SHORT TASK 1: Using only the Benedict Kiely biography below, list every distinct year it mentions.
SHORT TASK 2: Extend the Benedict Kiely biography below, picking up right after its last sentence.

## Start GIVEN TEXT

- Born: 15 August 1919 Dromore, County Tyrone, Ireland
- Died: 9 February 2007 (aged 87) Dublin, Ireland
- Education: Mount St Columba
- Alma mater: National University
- Spouses: Maureen O'Connell Frances Kiely
- Children: 4
- Writing career
- Genres: journalist, critic, short stories
- Notable awards: Saoi of Aosdána, 1996

= Benedict Kiely =

Irish writer and broadcaster (1919–2007)

Benedict "Ben" Kiely (15 August 1919 – 9 February 2007) was an Irish writer and broadcaster from Omagh, County Tyrone.

==Early life==
Kiely was born near Dromore, County Tyrone and was a student at the Christian Brothers School in Omagh. In 1937, he went to County Laois to take up a Jesuit novitiate but went down with a tubercular spinal complaint in 1938. Lacking by then a vocation to the priesthood, he went on to University College Dublin. In 1943, he graduated B.A. from the National University.

## End GIVEN TEXT
## Start INFORMATION SUPPLIED

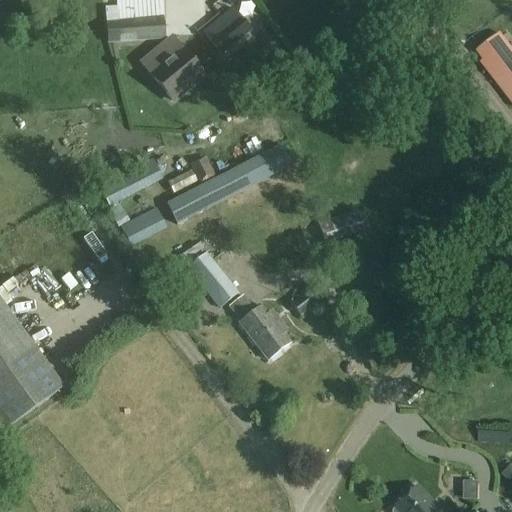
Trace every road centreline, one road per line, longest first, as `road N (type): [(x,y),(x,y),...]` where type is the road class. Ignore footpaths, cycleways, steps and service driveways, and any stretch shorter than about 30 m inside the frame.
road 1 (unclassified): [(307,511),(394,391),(511,281)]
road 2 (track): [(511,131),(410,0)]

## End INFORMATION SUPPLIED

TASK RESULT 1: 1919, 2007, 1996, 1937, 1938, 1943

TASK RESULT 2:
==Career==
In 1945, Kiely began working for the Irish Independent where he was employed as a journalist and critic. In 1950, now a father of four, he joined the Irish Press as a literary editor. In 1964, he moved to America, where he was a writer-in-residence at Emory University, visiting professor at the University of Oregon, and writer-in-residence at Hollins College (Virginia). He spent four years in those three different places. His short stories appeared on a regular basis in The New Yorker magazine. In 1968, he returned to Ireland after having spent four years in America. In the spring of 1976, he was distinguished visiting professor at the University of Delaware. He continued to receive acclaim for his writing and journalism (a career which spans over six decades) receiving the Award for Literature from the Irish Academy of Letters. By now, he was one of Ireland's best-known writers. In 1996, he was named Saoi of Aosdána, the highest honour given by the Arts Council of Ireland.

==Later years==
Kiely visited Omagh in 2001. This was marked by the unveiling of a plaque outside his childhood home on Gallows Hill by Omagh's Plain Speaking Community Arts group. In an interview at that time, when asked about censorship, he remarked with a typical quip: "If you weren't banned, it meant you were no bloody good". In September every year in Omagh, an event called The Benedict Kiely Literary Weekend is held to celebrate the author's many achievements.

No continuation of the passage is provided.